Ms. Lhamon strongly agreed with Mr. Whitehouse’s concern. She also expressed fear that some police departments were not equipped to handle sexual-assault cases in general. "At some colleges, there is not local law enforcement nearby that can take a rape kit," Ms. Lhamon said.
Both of the former victims of campus sexual assault who attended the hearing—John Kelly, a student at Tufts University, and Emily Renda, special intern in the office of the vice president at the University of Virginia—also expressed concerns about going to the police.
Ms. Renda said victims may initially be too traumatized or worried about the perpetrator’s reaction.
Mr. Kelly, who was assaulted by another man, said he was wary of going to the criminal-justice system because, as Senator Whitehouse suggested, cases like his would be hard to prosecute under many state laws.

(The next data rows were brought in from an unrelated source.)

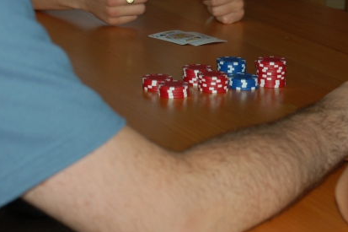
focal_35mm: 120
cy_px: 73
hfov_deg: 17.1
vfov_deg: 11.4
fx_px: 1157
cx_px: 231
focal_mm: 55
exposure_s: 1/60
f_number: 5.6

States’ definitions of sexual assault and rape vary widely, Mr. Kelly said in his prepared testimony, "and only some sufficiently recognize male survivors and victims of same-sex violence." The federal government’s definitions of rape also vary, he said, contributing to a "chronic misrepresentation of rape outside of the male perpetrator, female victim context."
Mr. Kelly advocated that a standard definition of sexual assault be adopted for colleges nationwide.
Two other Democratic senators at the hearing, Tammy Baldwin of Wisconsin and Patty Murray of Washington, also expressed concern that LGBT sexual violence could be better handled by colleges, both in investigations and in prevention programs.
What colleges can do to prevent sexual assault, and how to pay for prevention programs, were also discussed at the hearing.
Ms. Lhamon said she hoped to see all colleges completing campus-climate surveys to identify how safe students feel, dubbing such efforts "an important first step." Climate surveys can help colleges gauge how safe students feel as well as measure how successful prevention programs are, she said.
She also said a grant program to help campuses deal with sexual-assault prevention "would be enormously helpful" for the division of the Education Department she leads, the Office for Civil Rights. "I can’t tell you how much that tool would mean to us."
The American Council on Education also said in its prepared statement that "Congress should support funding for research into sexual-assault education and prevention training programs."
Ms. Lhamon added that she had a "real jealousy" that the Justice Department’s Office on Violence Against Women has a grant program specifically to reduce sexual assault, dating violence, and stalking on campuses.
The fifth witness at Thursday’s hearing was Jane Stapleton, a co-director of a research unit at the University of New Hampshire known as Prevention Innovations: Research and Practices for Ending Violence Against Women. She revealed during her testimony that she had been asked to complete a study on prevention efforts for the White House Task Force on Campus Sexual Assault. She said the results should be out in January 2015.
Mr. Harkin concluded the hearing by saying that guidance for campuses on how to handle sexual assault would be a part of the Senate’s legislation for reauthorizing the Higher Education Act. He said he would use information from the hearing to help him decide what to add to the legislation.
Mr. Moore, of the Education Department’s Clery Act compliance division, added that when institutions issue their campus-security reports this October, his office will be looking to see the ways that colleges are carrying out the Campus Save Act.
"We are going to issue additional guidance in the coming days to reiterate that institutions have to make their best, good-faith effort in this first year" to comply with the new law’s requirements, Mr. Moore said.